The art of the developmentally disabled on its own terms, minus the lens of sympathy
By Leah Ollman
Aug 25, 2016 | 8:05 AM
"Mapping Fictions" at the Good Luck Gallery is one of those great, double-strength shows whose work is as fresh and memorable as the larger, lingering ideas and questions it provokes.
Guest curators Andreana Donahue and Tim Ortiz are the founders of Disparate Minds, an initiative to integrate art produced in studios for the developmentally disabled into a broader critical dialogue — to, as they state on their website, "eliminate the sympathetic viewer in the experience and evaluation of these works."
Neurodiversity is the operative term here, a stance of inclusivity toward the myriad ways that different brains organize reality. We are all, always, mapping the fictions our own brains contrive.
William Scott reconceives San Francisco, where he lives, as an idealized, peaceful city whose robust, smiling citizens are delivered by sleek spaceships to wholesome, gospel-inspired housing units of his own design.

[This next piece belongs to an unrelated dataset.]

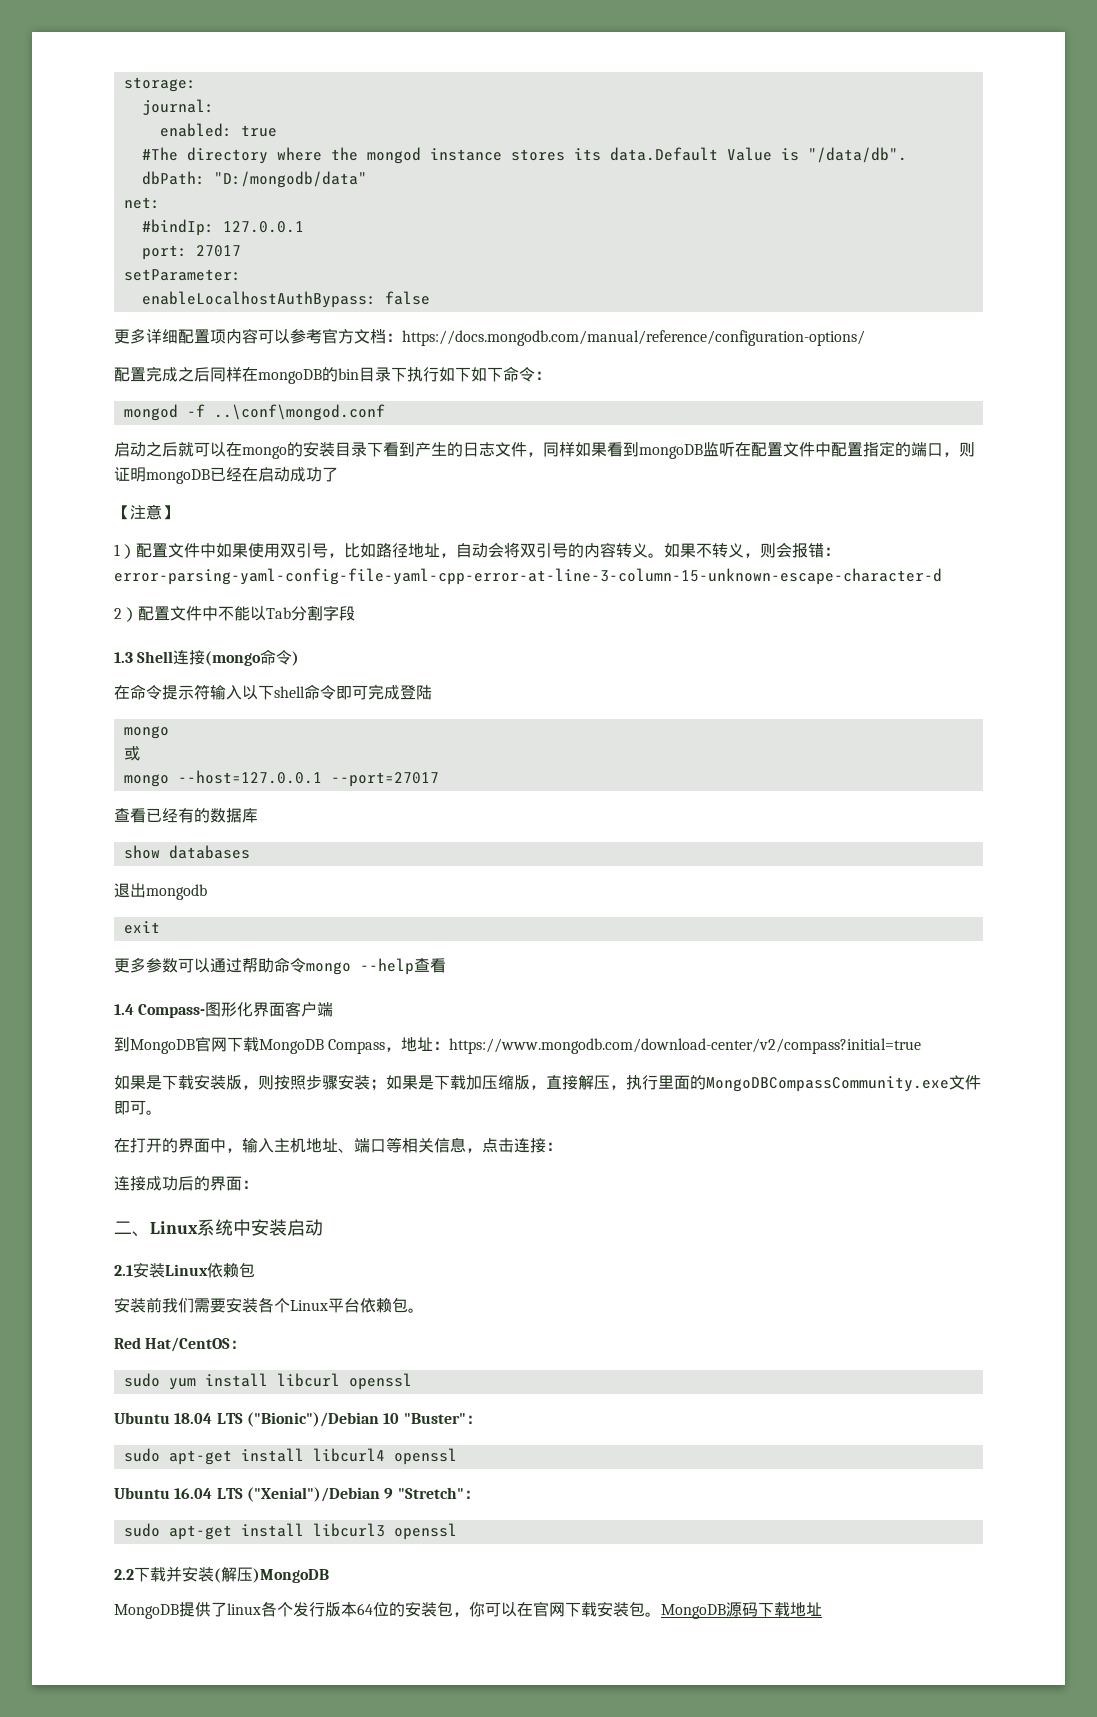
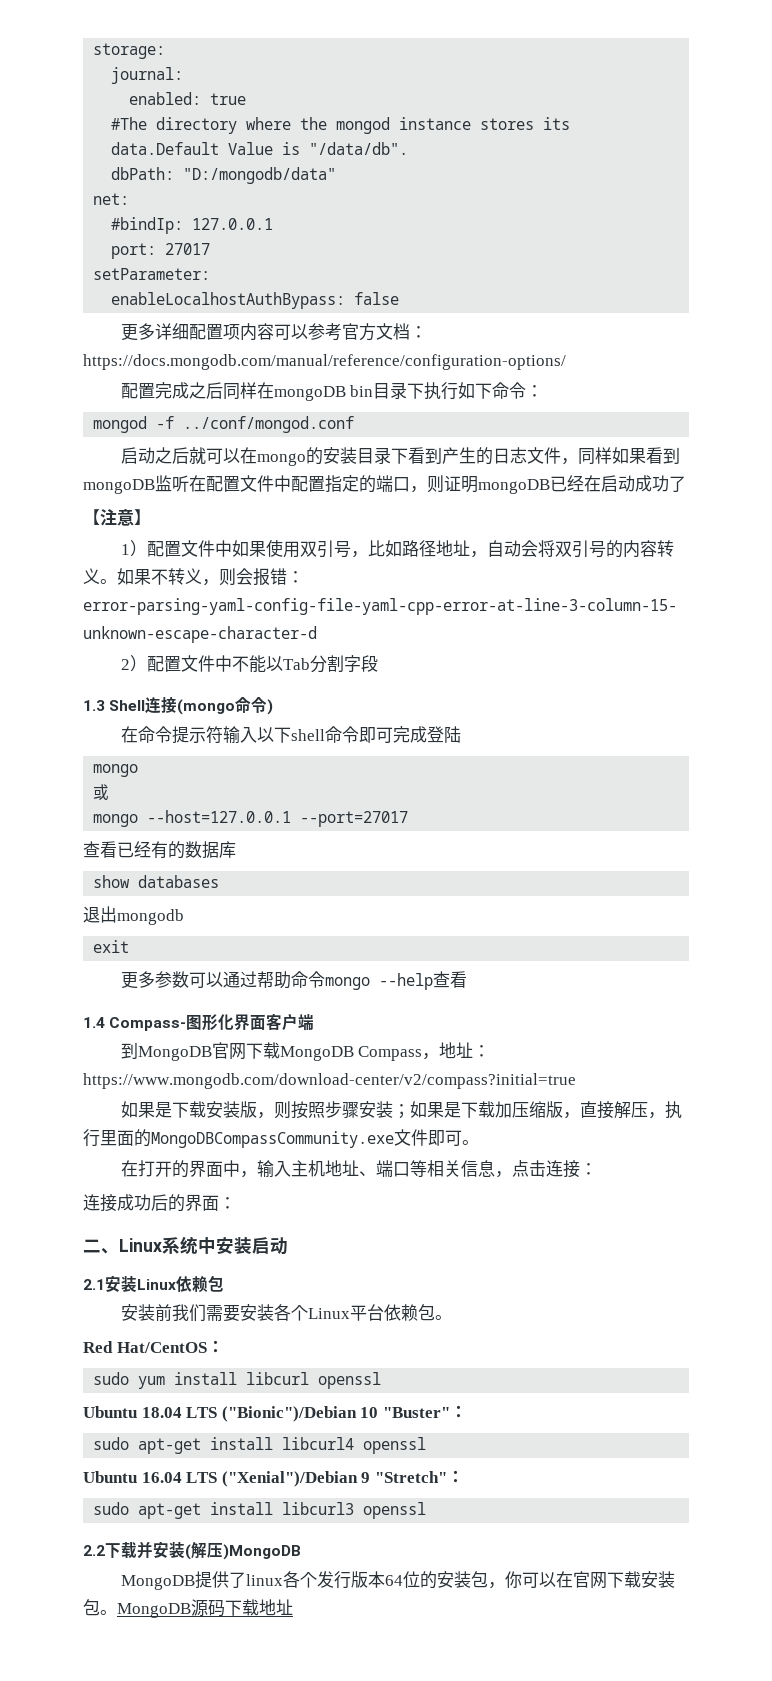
[322,367,338,382] 的 -> (346, 393) none
[471,367,503,382] 如下 -> (493, 391) none
[213,404,385,421] ..\conf\mongod.conf -> [183,416,355,433] ../conf/mongod.conf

The neighborhood maps that Claremont-based Joe Zaldivar draws, copying spreads from the Yellow Pages, are also suffused with upbeat energy, his labor-intensive replications a kind of humble homage to place and its codified representations.

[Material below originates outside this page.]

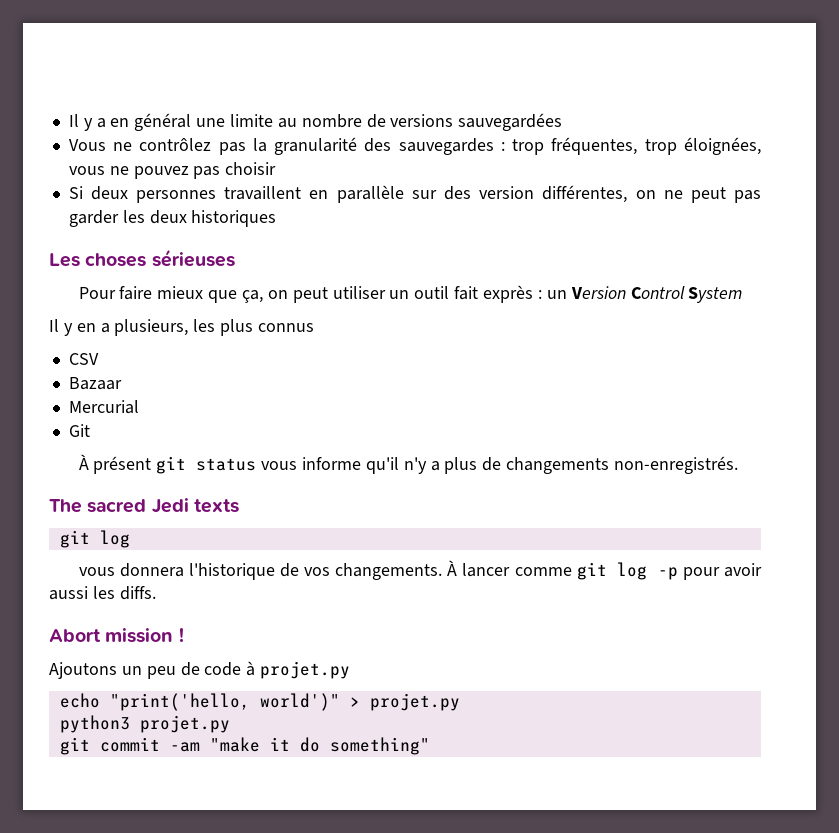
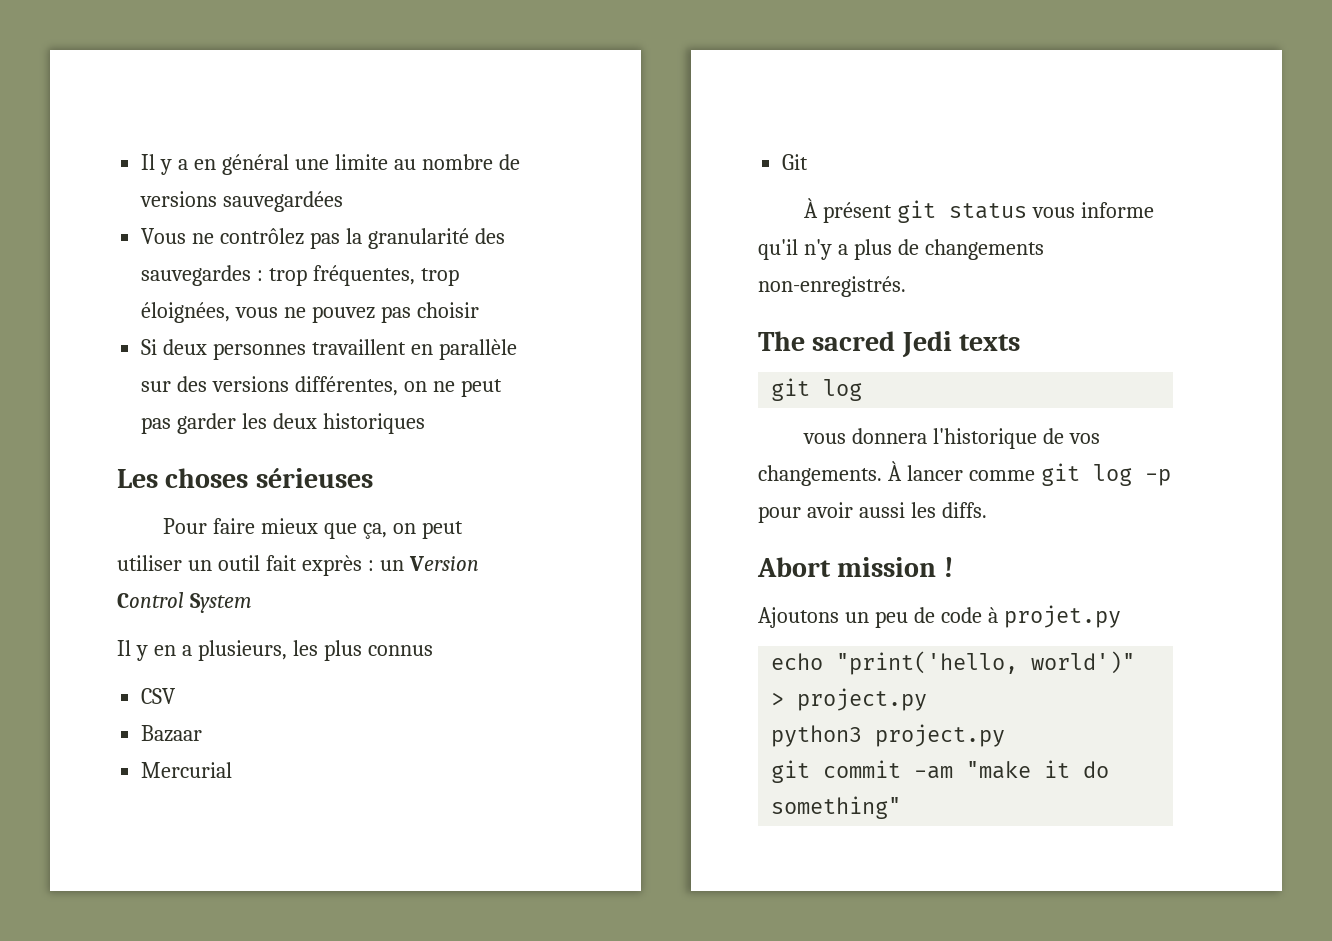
[479,186,535,199] version -> [212,376,290,392] versions
[369,693,460,711] projet.py -> [797,688,928,711] project.py
[139,715,230,733] projet.py -> [875,724,1006,747] project.py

The other two artists in the show engage with time perhaps more than space. Daniel Green, also from San Francisco, draws pop culture figures such as Indiana Jones and Tina Turner on wood panels, densely filling the rest of the surface with lists of television shows, boxing matches and more, amounting to an urgent found poetry.
Roger Swike, working out of Brookline, Mass., inscribes sheets of notebook paper with his own vital life lyrics in jaunty, all-caps script.
He lists products, celebrities and radio stations, essential names, key actions and primary ingredients. "Betty Rubble Honeycomb Dana Carver Spaghetti & Meatballs" reads part of one list. Another starts: "hair combed/face clean/hands clean/shirt tucked in/pants zipped/socks pulled up."
You can practically hear the insistent rhythms of these interior chants.